* Stored items from a collection *

--*--

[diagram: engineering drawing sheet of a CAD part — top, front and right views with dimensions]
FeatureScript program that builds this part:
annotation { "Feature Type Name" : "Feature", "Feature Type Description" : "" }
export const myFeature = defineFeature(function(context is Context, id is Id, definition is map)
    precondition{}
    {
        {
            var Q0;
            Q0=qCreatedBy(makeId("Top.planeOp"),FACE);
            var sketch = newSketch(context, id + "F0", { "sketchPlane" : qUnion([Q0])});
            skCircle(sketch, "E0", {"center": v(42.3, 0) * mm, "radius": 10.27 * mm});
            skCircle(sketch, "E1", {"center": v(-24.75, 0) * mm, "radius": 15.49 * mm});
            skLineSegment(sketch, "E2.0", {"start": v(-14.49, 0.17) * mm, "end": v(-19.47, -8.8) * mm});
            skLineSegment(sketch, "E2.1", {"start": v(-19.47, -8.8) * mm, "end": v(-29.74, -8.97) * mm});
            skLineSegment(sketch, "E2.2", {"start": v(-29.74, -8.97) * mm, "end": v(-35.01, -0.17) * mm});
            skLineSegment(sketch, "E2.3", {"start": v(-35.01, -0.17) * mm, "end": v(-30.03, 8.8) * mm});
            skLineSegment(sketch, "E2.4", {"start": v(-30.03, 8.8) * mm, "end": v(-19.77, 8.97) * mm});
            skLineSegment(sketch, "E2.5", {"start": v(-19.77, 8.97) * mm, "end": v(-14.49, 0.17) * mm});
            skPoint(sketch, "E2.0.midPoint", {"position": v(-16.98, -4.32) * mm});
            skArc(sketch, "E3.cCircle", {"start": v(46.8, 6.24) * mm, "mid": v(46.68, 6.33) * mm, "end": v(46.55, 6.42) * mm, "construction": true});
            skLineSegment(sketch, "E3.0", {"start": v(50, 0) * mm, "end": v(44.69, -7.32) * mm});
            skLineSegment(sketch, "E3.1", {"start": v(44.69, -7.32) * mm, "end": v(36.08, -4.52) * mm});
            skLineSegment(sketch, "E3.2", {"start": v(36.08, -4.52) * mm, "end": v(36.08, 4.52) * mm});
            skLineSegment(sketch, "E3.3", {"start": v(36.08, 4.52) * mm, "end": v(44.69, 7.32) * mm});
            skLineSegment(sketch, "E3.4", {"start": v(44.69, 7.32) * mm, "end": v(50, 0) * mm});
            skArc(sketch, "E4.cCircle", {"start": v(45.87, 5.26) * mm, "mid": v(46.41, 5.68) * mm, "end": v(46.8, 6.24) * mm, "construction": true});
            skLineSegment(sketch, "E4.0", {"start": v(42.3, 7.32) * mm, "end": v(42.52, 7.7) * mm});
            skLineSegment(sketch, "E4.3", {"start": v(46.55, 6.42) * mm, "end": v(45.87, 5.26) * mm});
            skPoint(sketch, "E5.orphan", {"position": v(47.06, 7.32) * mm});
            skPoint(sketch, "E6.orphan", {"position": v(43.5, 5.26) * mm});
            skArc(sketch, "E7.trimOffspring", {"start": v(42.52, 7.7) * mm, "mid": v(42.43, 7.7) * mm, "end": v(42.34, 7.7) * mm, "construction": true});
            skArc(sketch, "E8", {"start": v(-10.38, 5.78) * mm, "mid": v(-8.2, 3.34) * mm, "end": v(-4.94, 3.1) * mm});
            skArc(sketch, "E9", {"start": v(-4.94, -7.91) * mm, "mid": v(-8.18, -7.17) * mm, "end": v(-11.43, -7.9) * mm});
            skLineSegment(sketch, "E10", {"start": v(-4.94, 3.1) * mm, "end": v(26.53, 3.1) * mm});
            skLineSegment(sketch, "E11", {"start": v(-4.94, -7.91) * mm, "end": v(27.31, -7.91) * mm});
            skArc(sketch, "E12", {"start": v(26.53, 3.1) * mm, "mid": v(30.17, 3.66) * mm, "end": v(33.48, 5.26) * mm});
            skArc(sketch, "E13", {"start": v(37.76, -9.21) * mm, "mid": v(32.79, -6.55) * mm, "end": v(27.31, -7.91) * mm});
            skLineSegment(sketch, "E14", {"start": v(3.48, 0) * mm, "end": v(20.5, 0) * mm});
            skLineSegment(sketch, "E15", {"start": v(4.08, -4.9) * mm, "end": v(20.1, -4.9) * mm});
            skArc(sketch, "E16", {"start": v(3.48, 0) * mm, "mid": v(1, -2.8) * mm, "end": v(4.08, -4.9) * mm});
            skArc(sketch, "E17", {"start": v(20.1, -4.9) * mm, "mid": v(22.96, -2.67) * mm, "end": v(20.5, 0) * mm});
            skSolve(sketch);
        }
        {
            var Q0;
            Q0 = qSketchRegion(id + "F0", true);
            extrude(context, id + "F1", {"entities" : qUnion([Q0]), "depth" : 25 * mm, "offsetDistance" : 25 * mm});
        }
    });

--*--

* Required work *
Can you transcribe the records exactly, from their very start through the line containing "export const myFeature"?

* Completed task *
[diagram: engineering drawing sheet of a CAD part — top, front and right views with dimensions]
FeatureScript program that builds this part:
annotation { "Feature Type Name" : "Feature", "Feature Type Description" : "" }
export const myFeature = defineFeature(function(context is Context, id is Id, definition is map)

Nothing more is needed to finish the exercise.